Following the American Civil War Sesquicentennial with day by day writings of the time, currently 1863.

Post image for Journal of Surgeon Alfred L. Castleman.

Journal of Surgeon Alfred L. Castleman.

December 6, 2012

Journal of Surgeon Alfred L Castleman.

6th.—This morning, during a rain, we moved our bivouac about a quarter of a mile, and encamped. To get settled, we have worked most of the day in the rain, and to-night I feel about as miserably as the most miserable wife on earth could wish a more miserable husband, and this, I presume, is as miserable a condition as a miserable nostalgia can well imagine.

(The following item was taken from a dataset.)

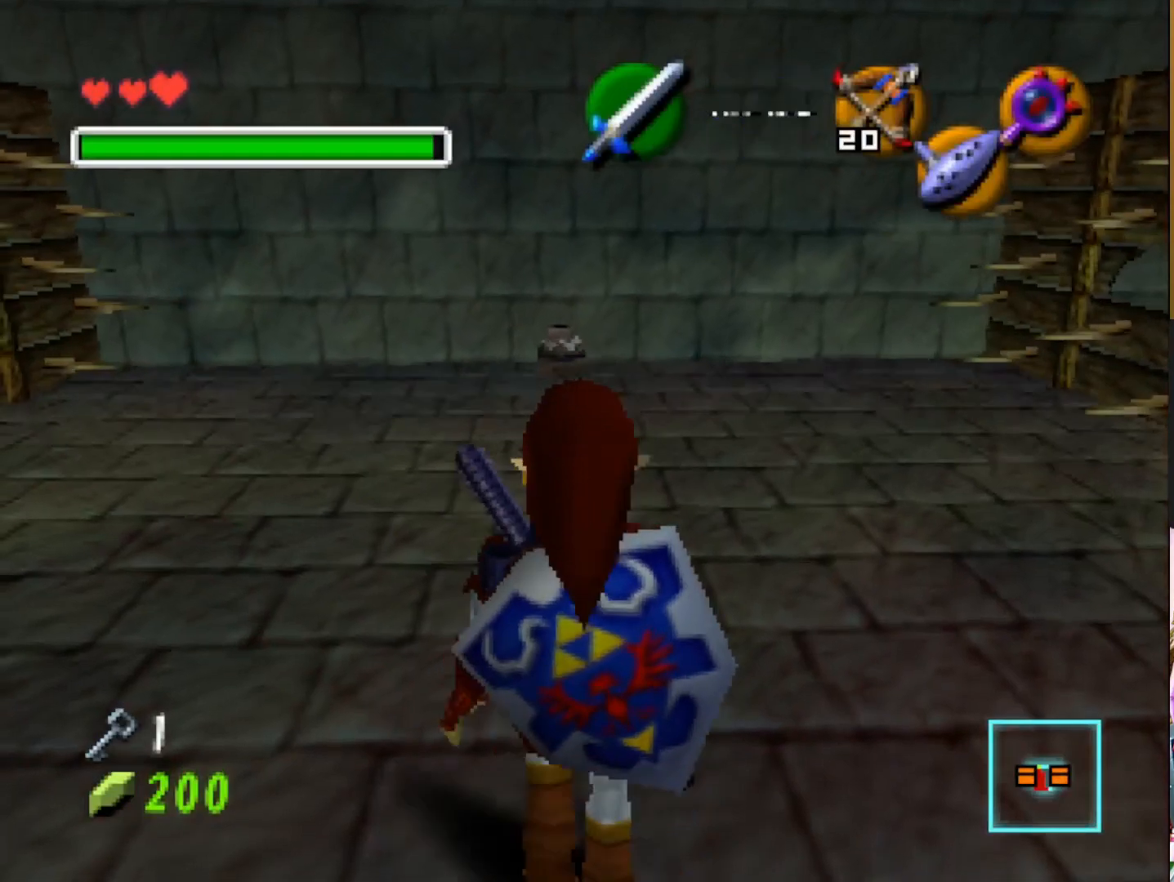
{"buttons": [], "left_stick": "center", "right_stick": "center", "events": [[467, "left_stick", "center"]]}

Letters from home to-day, but they are from twelve to twenty days old. The comfort of a regular mail, the Government, with a very little well directed effort, might easily afford to the soldier, and it would be, even as a sanitary measure, a great stroke of economy. How many a poor fellow would be saved by regular cheering letters from home, from a depressing nostalgia, lapsing “rapidly into typhoid fever, and death. But it is folly to think of a reform in this, when the families of so many of our soldiers are in a state of destitution, simply because the pay due to them is withheld for five, six, and even, in some instances, for eight or nine months. One of my hospital nurses has just come to me, with tears on his face, showing me a letter from his wife, in which she says that her little home has been sold under the hammer, because she could not pay a debt of fifty dollars! and this when the government is in arrears to them over a hundred dollars. This seems unjust, and ought to be remedied.